I came home from the Parent/Teacher conference and started researching what to do to get her out of that school spawned from the depths of hell and begin homeschooling. The district told me I had to keep her in until the next board meeting, but that since Christmas break was coming up, and no one would really notice if I didn't send her back the 3 days in January, I could pull her as soon as break started. I really didn't want to leave her there for another week and a half, but I legally had no choice.

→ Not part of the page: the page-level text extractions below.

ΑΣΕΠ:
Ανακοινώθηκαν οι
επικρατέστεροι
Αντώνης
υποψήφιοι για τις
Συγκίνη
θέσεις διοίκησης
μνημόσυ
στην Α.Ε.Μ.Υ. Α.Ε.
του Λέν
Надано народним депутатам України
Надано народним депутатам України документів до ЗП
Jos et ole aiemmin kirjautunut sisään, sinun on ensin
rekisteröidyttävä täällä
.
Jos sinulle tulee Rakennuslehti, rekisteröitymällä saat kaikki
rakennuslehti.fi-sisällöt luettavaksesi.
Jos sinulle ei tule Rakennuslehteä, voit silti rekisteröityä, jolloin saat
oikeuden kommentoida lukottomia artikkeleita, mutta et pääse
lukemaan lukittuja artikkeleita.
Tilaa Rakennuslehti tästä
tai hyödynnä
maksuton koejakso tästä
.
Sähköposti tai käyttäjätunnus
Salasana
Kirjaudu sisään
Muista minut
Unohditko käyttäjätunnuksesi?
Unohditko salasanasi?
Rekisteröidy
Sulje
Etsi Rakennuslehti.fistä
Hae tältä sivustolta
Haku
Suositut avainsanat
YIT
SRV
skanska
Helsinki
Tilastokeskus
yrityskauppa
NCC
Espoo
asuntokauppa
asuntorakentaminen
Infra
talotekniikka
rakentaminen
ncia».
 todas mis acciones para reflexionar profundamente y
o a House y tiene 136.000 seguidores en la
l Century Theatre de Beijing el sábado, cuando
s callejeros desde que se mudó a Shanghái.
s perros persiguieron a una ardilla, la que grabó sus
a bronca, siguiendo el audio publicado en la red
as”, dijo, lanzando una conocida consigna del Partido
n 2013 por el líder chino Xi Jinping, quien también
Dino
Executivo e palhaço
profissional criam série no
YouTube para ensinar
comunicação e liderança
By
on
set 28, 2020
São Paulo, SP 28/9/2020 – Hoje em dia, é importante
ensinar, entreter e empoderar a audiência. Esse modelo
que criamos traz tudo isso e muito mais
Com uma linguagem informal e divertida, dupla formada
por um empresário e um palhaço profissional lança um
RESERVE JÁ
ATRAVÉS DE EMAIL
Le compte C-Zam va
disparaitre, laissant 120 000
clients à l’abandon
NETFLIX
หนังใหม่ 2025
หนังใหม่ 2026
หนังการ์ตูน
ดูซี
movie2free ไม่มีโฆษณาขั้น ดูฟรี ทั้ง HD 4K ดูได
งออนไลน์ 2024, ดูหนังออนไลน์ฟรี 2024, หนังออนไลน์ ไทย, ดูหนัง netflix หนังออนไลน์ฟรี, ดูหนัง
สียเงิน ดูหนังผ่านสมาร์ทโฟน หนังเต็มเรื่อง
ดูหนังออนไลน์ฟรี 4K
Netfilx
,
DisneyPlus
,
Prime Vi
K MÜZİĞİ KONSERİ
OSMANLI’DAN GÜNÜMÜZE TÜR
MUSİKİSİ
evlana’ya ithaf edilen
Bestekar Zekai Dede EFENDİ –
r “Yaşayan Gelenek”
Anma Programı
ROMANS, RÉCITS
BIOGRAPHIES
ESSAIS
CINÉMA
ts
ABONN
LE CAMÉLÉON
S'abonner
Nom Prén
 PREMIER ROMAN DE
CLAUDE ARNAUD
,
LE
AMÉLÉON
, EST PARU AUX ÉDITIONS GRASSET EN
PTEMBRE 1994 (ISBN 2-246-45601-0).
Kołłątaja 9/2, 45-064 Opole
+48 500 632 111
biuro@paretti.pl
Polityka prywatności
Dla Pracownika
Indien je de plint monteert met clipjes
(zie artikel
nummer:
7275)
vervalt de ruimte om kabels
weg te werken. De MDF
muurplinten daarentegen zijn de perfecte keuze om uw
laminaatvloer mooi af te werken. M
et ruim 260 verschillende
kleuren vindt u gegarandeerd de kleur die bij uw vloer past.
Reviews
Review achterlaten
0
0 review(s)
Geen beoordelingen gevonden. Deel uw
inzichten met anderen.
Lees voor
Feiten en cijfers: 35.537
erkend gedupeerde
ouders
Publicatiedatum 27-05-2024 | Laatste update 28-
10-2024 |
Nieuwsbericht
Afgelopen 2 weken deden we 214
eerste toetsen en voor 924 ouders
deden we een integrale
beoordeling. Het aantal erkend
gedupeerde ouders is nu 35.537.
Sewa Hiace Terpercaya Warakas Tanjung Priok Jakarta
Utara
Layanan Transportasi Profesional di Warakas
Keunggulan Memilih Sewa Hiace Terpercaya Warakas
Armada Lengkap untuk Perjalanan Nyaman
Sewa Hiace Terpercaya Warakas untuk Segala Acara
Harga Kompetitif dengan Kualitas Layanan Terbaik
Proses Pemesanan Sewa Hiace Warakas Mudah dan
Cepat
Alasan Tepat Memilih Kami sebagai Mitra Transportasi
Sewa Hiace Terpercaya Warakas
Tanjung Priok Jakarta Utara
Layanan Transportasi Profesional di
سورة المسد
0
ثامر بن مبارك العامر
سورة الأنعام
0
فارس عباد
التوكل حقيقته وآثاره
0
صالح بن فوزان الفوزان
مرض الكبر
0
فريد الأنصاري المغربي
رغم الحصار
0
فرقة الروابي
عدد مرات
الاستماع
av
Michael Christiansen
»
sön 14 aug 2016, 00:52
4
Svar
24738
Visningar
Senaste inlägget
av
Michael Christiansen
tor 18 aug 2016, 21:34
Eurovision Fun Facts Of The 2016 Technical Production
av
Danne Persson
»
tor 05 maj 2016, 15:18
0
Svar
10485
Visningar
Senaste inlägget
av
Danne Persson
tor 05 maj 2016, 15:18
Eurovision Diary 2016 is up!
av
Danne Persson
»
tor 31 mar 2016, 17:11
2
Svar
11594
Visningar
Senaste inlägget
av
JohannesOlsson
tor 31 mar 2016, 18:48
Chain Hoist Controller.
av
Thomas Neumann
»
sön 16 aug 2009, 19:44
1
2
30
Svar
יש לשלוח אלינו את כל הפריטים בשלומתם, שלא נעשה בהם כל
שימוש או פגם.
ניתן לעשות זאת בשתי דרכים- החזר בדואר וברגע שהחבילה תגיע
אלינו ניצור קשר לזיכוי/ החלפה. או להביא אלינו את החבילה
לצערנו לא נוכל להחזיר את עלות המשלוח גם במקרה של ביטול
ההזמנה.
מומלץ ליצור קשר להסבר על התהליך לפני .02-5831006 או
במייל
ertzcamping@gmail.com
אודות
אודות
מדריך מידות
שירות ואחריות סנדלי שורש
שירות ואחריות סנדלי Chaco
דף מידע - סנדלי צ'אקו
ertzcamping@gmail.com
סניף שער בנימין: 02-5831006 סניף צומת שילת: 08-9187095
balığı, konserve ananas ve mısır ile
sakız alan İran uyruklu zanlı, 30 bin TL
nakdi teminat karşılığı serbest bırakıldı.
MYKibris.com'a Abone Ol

Scrambling for a curriculum and knowing nothing about what was available, I had her take the Calvert placement test and enrolled her in their 4th Grade mid-year ATS program. She has a test every 20 lessons that is sent into a certified teacher along with a couple of essays, a book report, or other writing sample for grading. She receives a certificate of completion at the end of the grade, and everything is transferable to a public school if we move somewhere we can send her back. It is a really good, demanding program, and I have done my best to follow it faithfully. We will be doing Calvert again for 5th grade, but math is up in the air. I want to advance her to 6th grace math, as I am tired of her being either bored or teaching me the lesson. If Calvert won't allow me to do that, I am going to order math separately and use Life of Fred Fractions and Decimals, which are lead-ins for pre-Algebra. I am also going to be doing a lot more Charlotte Mason style teaching while using Calvert as a spine--she is fully capable of taking that information and interacting with it on a higher level by notebooking and other activities.  I am sure she would do well with any curriculum I put together however I know my child and she needs the accountability of those tests and the assurance of the certificate. I also know that Calvert is highly respected and will give her a fantastic foundation for high school. So I supplement. A lot. I had to do it when she was in a wonderful public school, it will just be even easier homeschooling, because I can be sure to tie all the "fun stuff" into what she is learning instead of it just being for fun and her not having the schema to make the connections. It is going to be a good fun year. I have learned so much since January about her learning style, how to excite her even with things she doesn't like and doesn't see a reason to learn (like spelling), and I have done a lot of research. I have wish lists at all sorts of places so that I can go and grab supplementary curriculum as I need it. I have bookmarked blogs of good teachers, and am reading them and learning constantly. I have a supportive on-line community at Secular Homeschool, and two other homeschool families on my street.

Now if I were just younger, did not have a chronic disorder that disrupts my life, and had a lot more energy....but as long as we are wishing for the impossible, how about a big lottery win too?